João Correia
João Correia

 

 

 

 


JORNALISMOS

O país está sondado. Quase se podia dizer sondomizado, de tal forma a sondagem se tornou um instrumento penetrante que vasculha os nossos mais secretos desejos. As almas dos portugueses foram escancaradas pelos técnicos de audimetria, investigação empírica e recolha de dados. Através de uma consulta apressada de uma amostra (pouco representativa) das publicações portuguesas podemos concluir que os portugueses já responderam, ao longo do ano transacto, a perguntas tão aliciantes e diversificadas como esta: pensa que os nossos soldados devem ficar no Kosovo? Pensa que o Zé Maria vai ganhar o Big Brother? O que pensa da monarquia? Acha que a Susana devia ir para a Amazónia? Os touros de Barrancos devem ser mortos na arena ou no matadouro? Qual é, para si, a profissão mais credível? Qual é o melhor desportista português deste século?
Entre as numerosas sondagens a que os portugueses têm respondido conta-se a que diz respeito à credibilidade das profissões, onde os jornalistas têm invariavelmente marcado pontos, com vários primeiros lugares nos sucessivos painéis sobre o tema.
Tendo sido, em tempos, praticante a tempo inteiro desse sacerdócio ou desse ofício, e tendo sido recentemente repescado para reutilizar alguns dos conhecimentos adquiridos nesta matéria, não posso deixar de me interrogar: o que é um jornalista? A pergunta não é meramente retórica. Apesar de não se falar de nenhum animal fabuloso, cujos contornos fantásticos e comportamentos complexos que exigem investigações aturadas, a verdade é que a sociologia das profissões, desde logo com Weber à cabeça, sempre conheceu no processo de identificação desta profissão em particular, dificuldades acrescidas. Um engenheiro estuda engenharia. Um médico estuda medicina. Um advogado estuda advocacia. O que é que estuda um jornalista? Um médico, um advogado, um engenheiro são jornalistas quando escrevem nos jornais?
A pergunta tem mais sentido do que se pensa. Debaixo do mesmo estatuto profissional já se chamou jornalista a muitas e variadas coisas e conheci três tipos de jornalistas:

- os antigos jornalistas neuróticos que cultivavam a notícia feita à base de uma mistura explosiva de cafeína e de adrenalina. Era um mito e uma verdade. Fazem lembrar um pouco alguns animais animais fabulosos que nunca existiram do modo ideal típico que os concebemos mas dos quais à força de tanto falarmos passaram a existir na nossa memória.

- os jornalistas da transição. Conheciam o saber da tarimba mas já usavam alguns instrumentos reflexivos que lhes permitia interrogarem-se sobre o que faziam. Passaram por uma raivosa crença na luta de classes, no decurso da qual se interrogaram sobre se haviam de ficar ou não do lado do povo, mas acabaram por ir ficando do lado do bom senso.

- Finalmente, os jornalistas da nova era. Alguns, pelo menos alguns, reúnem algumas características:
a) Têm uma tendência exagerada para não terem a certeza exacta do que é uma notícia, sendo mesmo de suspeitar que entendem que a fabricação da notícia é o elemento menos importante do processo jornalístico;
b) percebem imenso de computadores ou, pelo menos, convencem-nos disso;
c) dedicam-se com afã à gestão e ao tráfico de informações e acham o máximo fabricarem bonecos virtuais para apresentarem as suas notícias. Chegamos assim ao jornalista de plástico, um homus jornalisticus informatizado e up to date, competitivo e capaz de produzir conteúdos para as redes. São verdadeiramente "cool".

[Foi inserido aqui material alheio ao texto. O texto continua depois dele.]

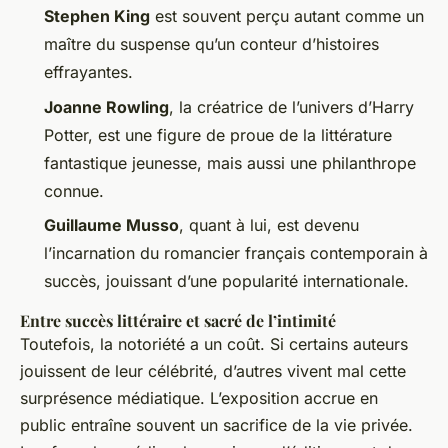
Stephen King
est souvent perçu autant comme un
maître du suspense qu’un conteur d’histoires
effrayantes.
Joanne Rowling
, la créatrice de l’univers d’Harry
Potter, est une figure de proue de la littérature
fantastique jeunesse, mais aussi une philanthrope
connue.
Guillaume Musso
, quant à lui, est devenu
l’incarnation du romancier français contemporain à
succès, jouissant d’une popularité internationale.
Entre succès littéraire et sacré de l’intimité
Toutefois, la notoriété a un coût. Si certains auteurs
jouissent de leur célébrité, d’autres vivent mal cette
surprésence médiatique. L’exposition accrue en
public entraîne souvent un sacrifice de la vie privée.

Descontando-se o mecanismo ideal típico que se esconde por detrás de cada caricatura parece evidente que algo do antigo publicista morreu, algures naquela época em que a imprensa industrial fuzilou a opinião a fim de poder vender um produto igual a toda a gente. Será que das novas transformações que as tecnologias informáticas introduzem vai resultar um novo publicista que pretende recuperar a Internet como meio para proceder à sintonia da sua agenda com a agenda das comunidades em que está inserido, como defende o jornalismo cívico- ou um tecnólogo competente, de máquina digital a tiracolo, com bits no lugar das ideias, fascinado pelas suas próteses tecnológicas mas incapaz de perceber o que elas podem trazer de novo à maneira como se narra o mundo e se opina sobre ele?
Felizmente, que nesta crónica de duas páginas apenas se faz um rascunho da evolução das espécies. Porém, existe uma lacuna em aberto: para além de suspeitar que ao longo deste processo filogenético se perdeu alguma coisa, tendo ganho eventualmente outras que ainda importa ajuizar, ponderar, conhecer continua, mais do que nunca, por definir a verdadeira identidade desta profissão. Uma parte desta resposta terá que ser pensada nas Universidades.